Spencer received a Master’s in literature from Vanderbilt and worked as a teacher and a news reporter. Her first stories won the attention of writers like Robert Penn Warren and Eudora Welty. A 1953 Guggenheim Fellowship let her leave Mississippi for Italy. Her southern subject matter was enriched by Italian culture and the misadventures of Americans expatriates. In Rome, she met and married John Rusher of Cornwall, England. They moved to Montreal in 1956 and then to Chapel Hill in 1986 where Spencer served as the University’s writer-in-residence.
One of her stories set abroad, “The Light in the Piazza”, became a 1962 film starring Olivia de Havilland. In 2005, composer Adam Guettel and playwright Craig Lucas transformed the same story into a musical. It won six Tony awards and has become a staple of world theatre.
With Walker Percy, Shelby Foote and others, Spencer helped found the Fellowship of Southern Writers. She was a revered member of the American Academy of Arts and Letters.

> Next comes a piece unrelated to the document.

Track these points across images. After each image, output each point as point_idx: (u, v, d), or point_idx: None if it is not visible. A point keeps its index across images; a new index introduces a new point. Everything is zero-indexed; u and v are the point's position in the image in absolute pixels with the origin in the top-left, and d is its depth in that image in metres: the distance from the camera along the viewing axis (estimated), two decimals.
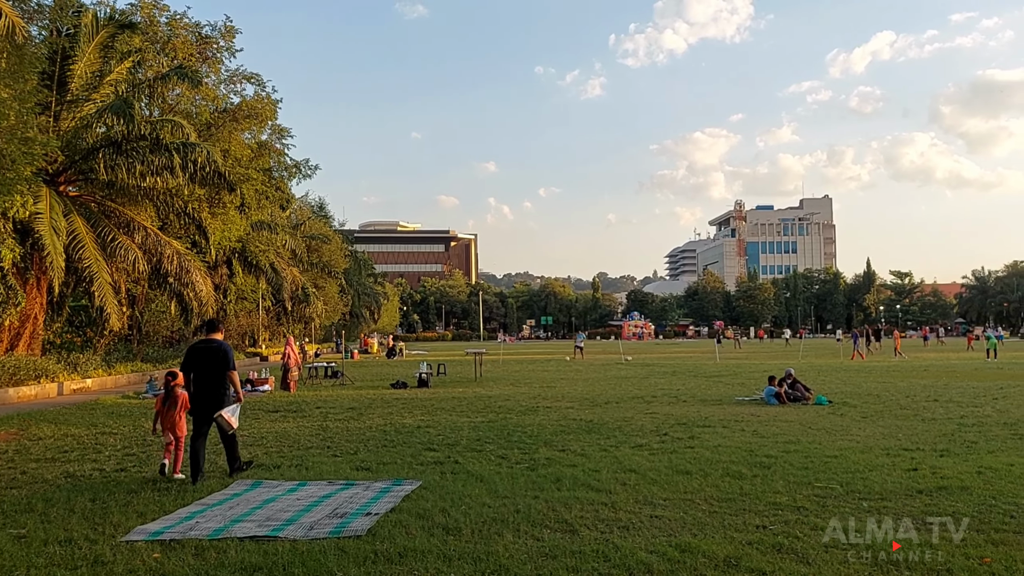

Her friends have rejoiced in her longevity, her dry wit, her profound loyalty and Democratic politics, her love of cats, and her epic interest in the world.
She was pre-deceased by her husband, John Arthur Rusher, her brother, James Luther Spencer, Jr., and her nephew, William League Spencer, of Raleigh, NC, and is survived by her nephew James Luther Spencer III (Kim), of Brevard, NC, and her niece, Ellen Spencer Johnson, of Easley, SC., as well as by her husband's sister, Jennifer Rusher, of Chichester, England, and his nephews, John Mark Rusher (Julie), of Malta, James Edward Rusher, of Solilhull Near Birmingham, England, and David Templeman (Jenny), of Hinton Ampner, England.
The family is grateful for the caring services of her aides from Nurse Care of North Carolina. She was loved and admired by three generations of her family and a wide circle of friends.
Next year the non-profit Library of America, responsible for preserving essential national texts by the likes of Mark Twain, Emily Dickinson, Walt Whitman, will add Elizabeth Spencer to its pantheon.
Memorial services will be at 10:00am on February 1, 2020 at the Chapel of the Cross in Chapel Hill.
Walker's Funeral Home of Chapel Hill is honored to care for the Spencer family.